Tüm günümüzü burada geçireceğimız içinn akşamı nasıl değerlendireceğimizi önceden planlamıştık. Eee kış vakti Avusturyaya gelip Semmering’e gitmemek olur mu? Kayak severleri buraya alalım, rotamız “Night Skiing Zauberberg Semmering”. Gece özel ışıklandırılmış pistlerde kaymak ve çocuklar için özel oluşturulmuş alanlar, ışıklı tüneller vs. her şey çok güzel. Bunu farklı bir deneyim arayanlar için kesinlikle öneririm. Merak etmeyin yakınlarda kemiklerinizi ısıtmak için çeşit çeşit termal de mevcut.

Veee sıra girişinde biletler elinize verildiğinde W.Wonka’nın altın biletini bulmuş gibi hissedeceğiniz çikolata fabrikası gezisinde. Hem oğlumuz hem de kendimiz için bir hediye olan, yerini önceden online ayırttığımız bu gezi için sabahın erken saatlerinde yollara düşüyoruz.

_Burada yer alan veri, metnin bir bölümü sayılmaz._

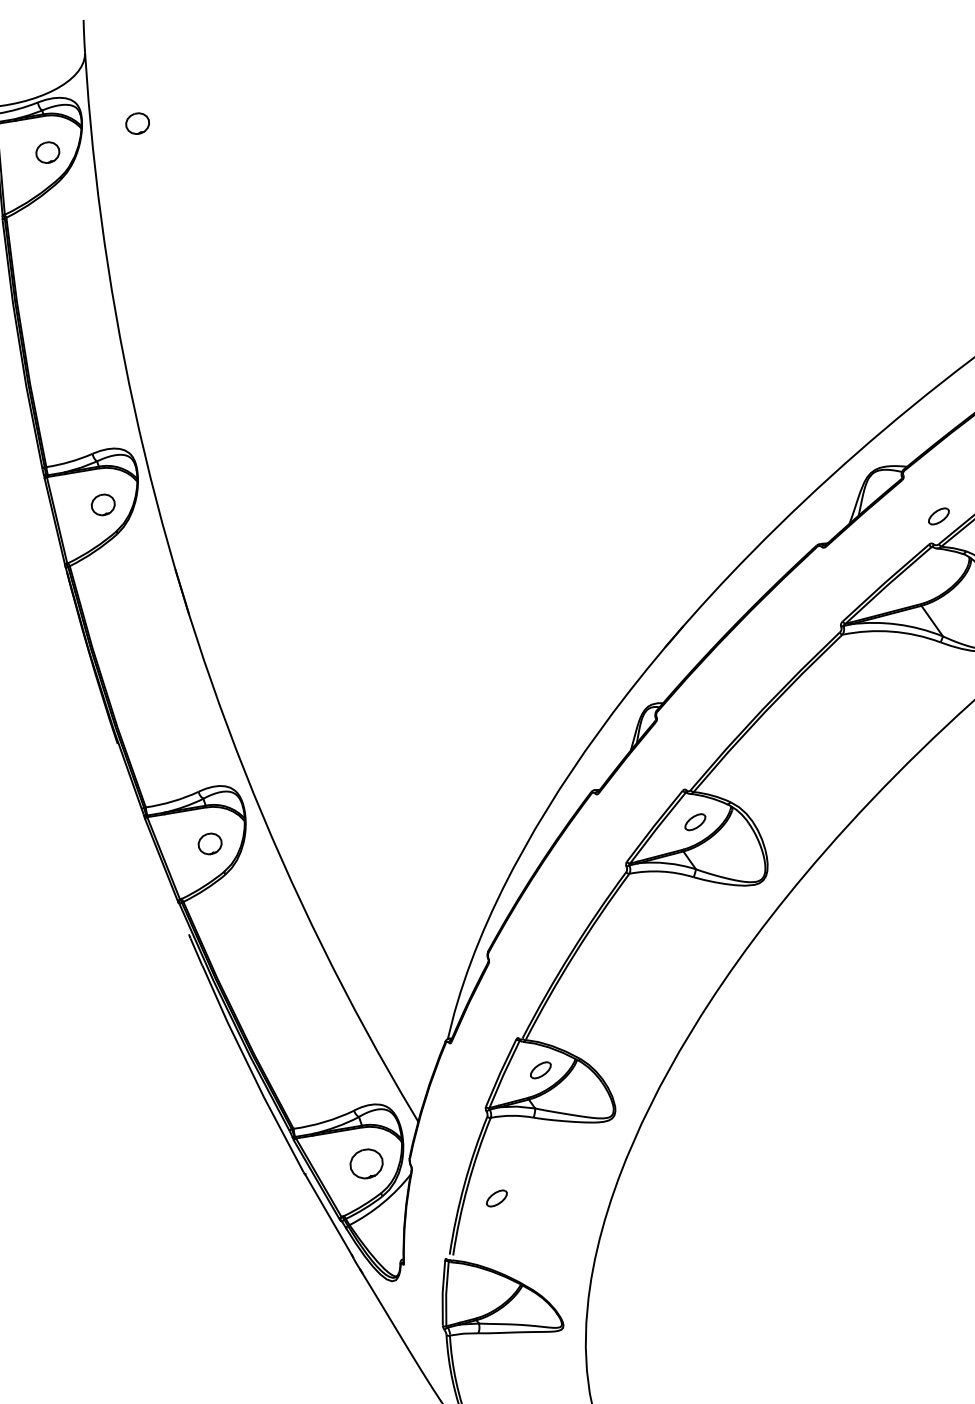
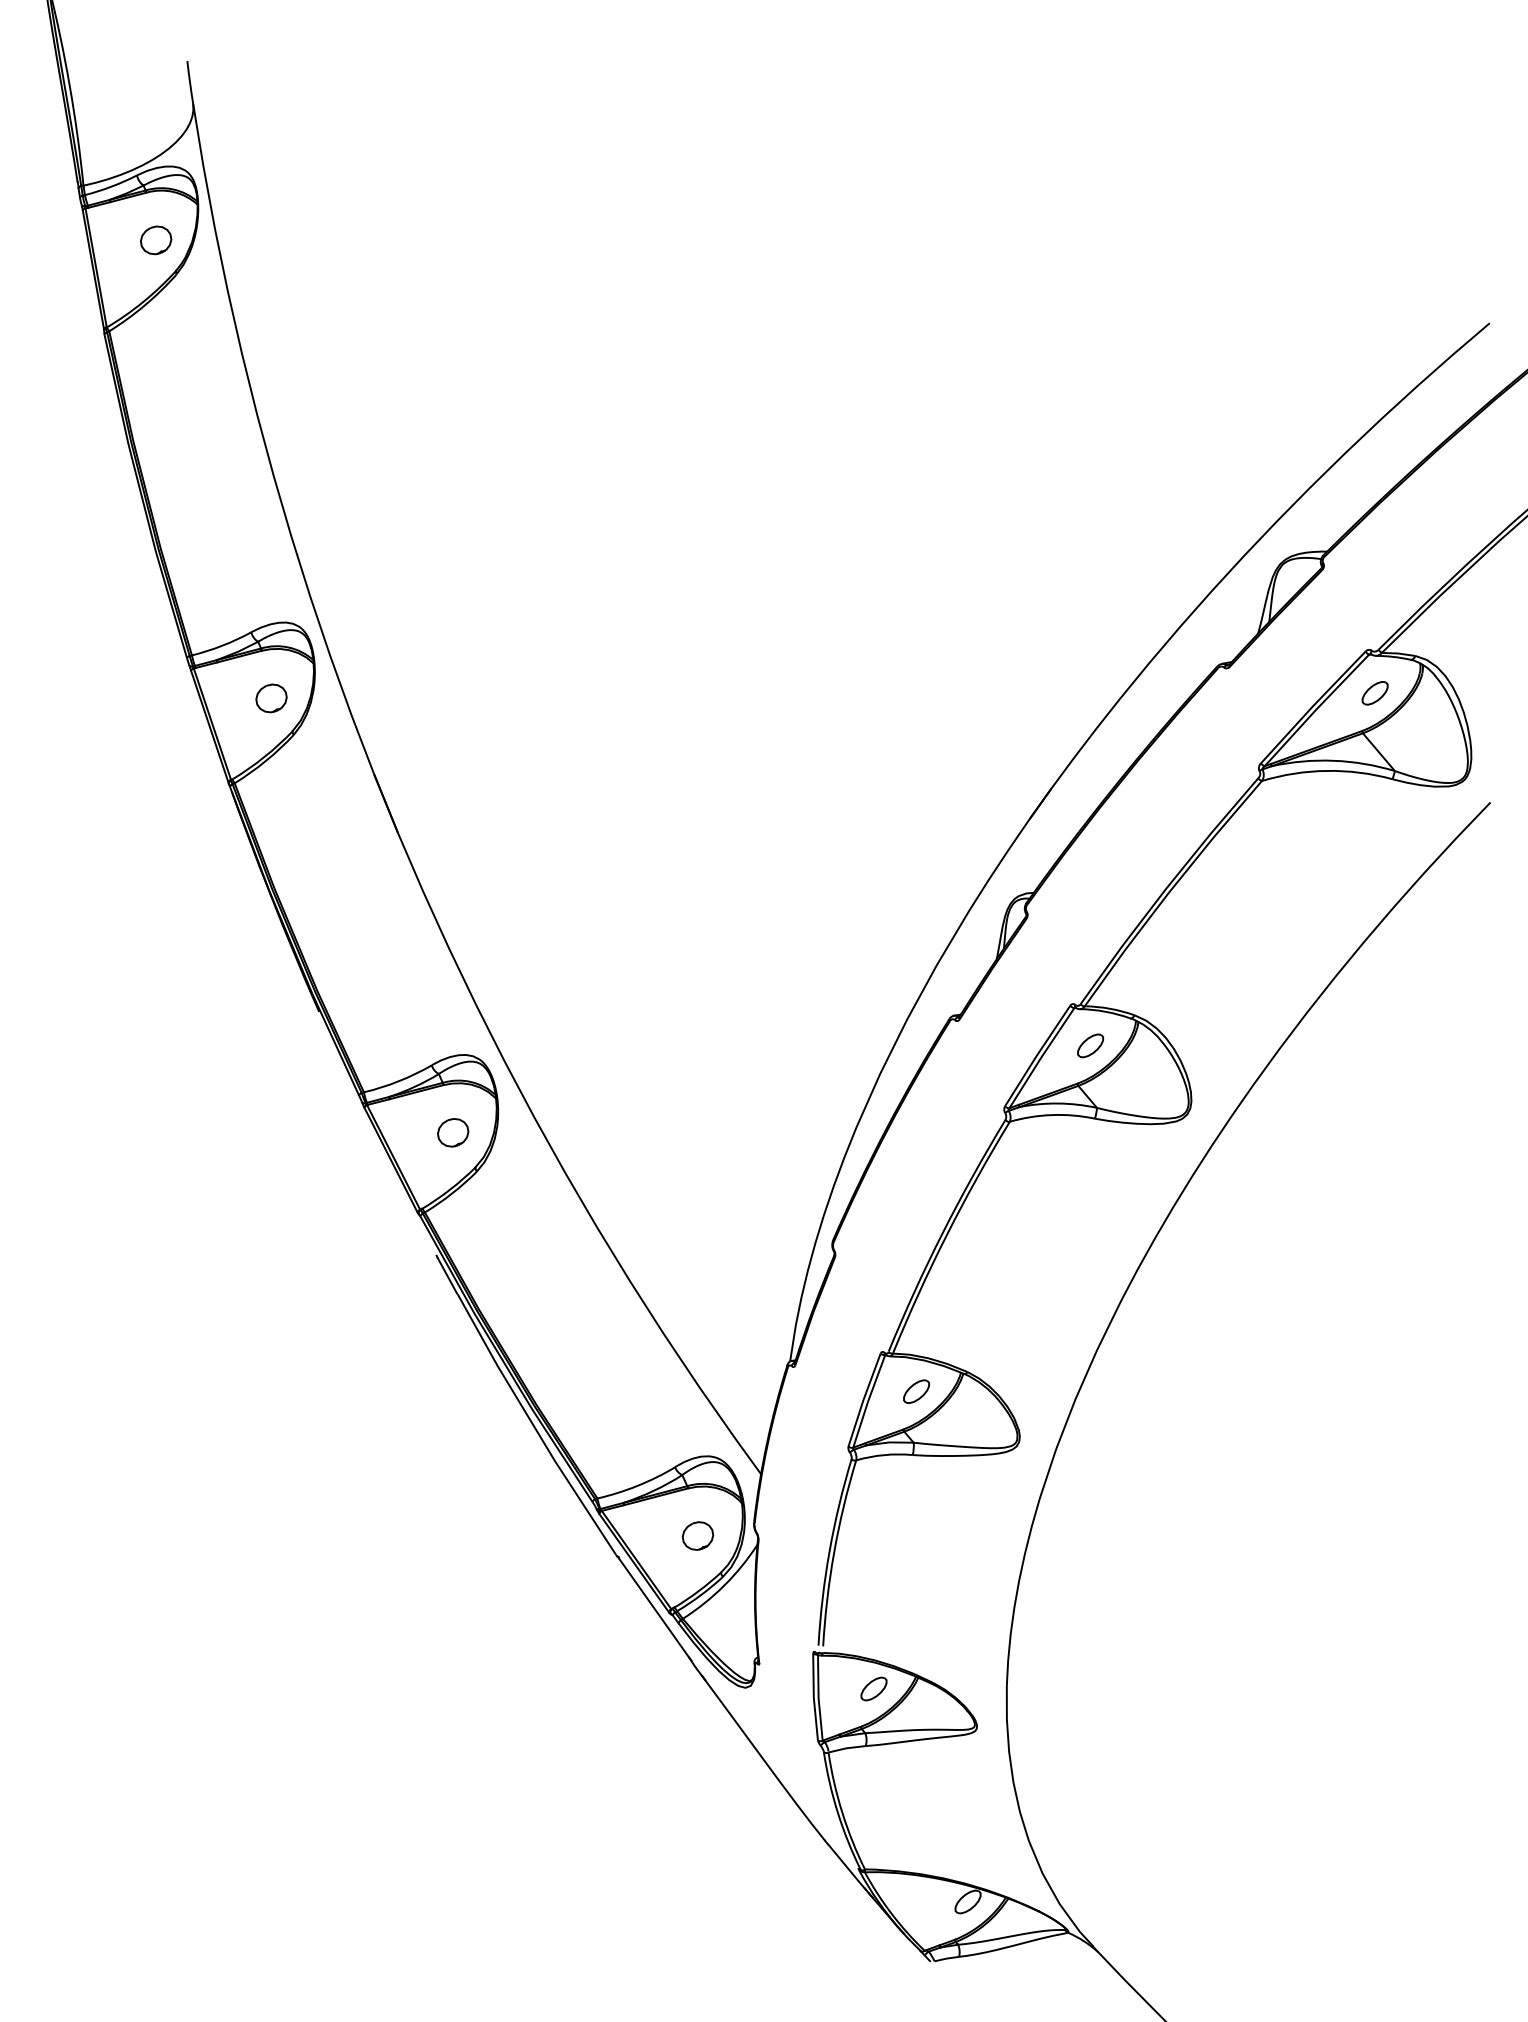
part: (137, 123) -> (271, 191), removed
part: (938, 516) -> (1374, 693), moved
part: (366, 1163) -> (697, 1535), size x0.71
part: (496, 1198) -> (873, 1688), moved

Yol Graz istikametinde yaklaşık 1 saat kadar sürüyor. Bunu bazı tur firmaları da düzenliyor, bu şekilde de gezebilirsiniz. Biz gittiğimizde herkes turla gelmişti, biz tektik. Zotter Schokoladen Manufaktur. İki yetişkin iki çocuk 57€ ödedik. Arkasındaki arazide fabrikaya ait devasa bir çiftlik var, hayvanları sevebiliyorsunuz. Çocuklar için doğum günü partileri vs. düzenliyormuş. Parkı ve bir restoranı da mevcut. Çok keyif aldığımız bir gezi oldu. A’dan Z’ye çikolata adına üretim, kakao satın alma, ürün geliştirme, çeşitlilik, paketlemeye kadar her şeyi görüyor ve öğreniyorsunuz ve gezi boyunca adım başı farklı şeyler deneyebileceğiniz istasyonlar var. Çıktığımızda çikolata komasına girecek gibiydik. 🙂 Tam çıkışta bir de market var tabi ki, gezerken beğendiğiniz tatları buradan satın alabilirsiniz. Favorim lavantalı fındıklı çikolata oldu. İçeride yiyebildiğiniz kadar yiyip içiyorsunuz arada su istasyonları da var, ağzınızı temizleyip yeni şeyler deneyebilin diye. Farklı bir deneyim arayanlar ve çikolata severler için güzel bir gezi noktası. Başta da dediğim gibi her mevsimde güzel bir yer olduğu için biz baharda tekrar gideceğimiz bu güzel şehirle ilgili farklı rotalar ve denenecek yeni yerler listeliyoruz. Çoğu zaman gezerken spontene olsak da bazen görmeden dönmemek gereken yerler olabiliyor. Mesela operaya gitmeyi ben de çok isterdim ama çocuğumu otelde bırakamayacağım için o hayaller ilerleyen zamanlara kaldı.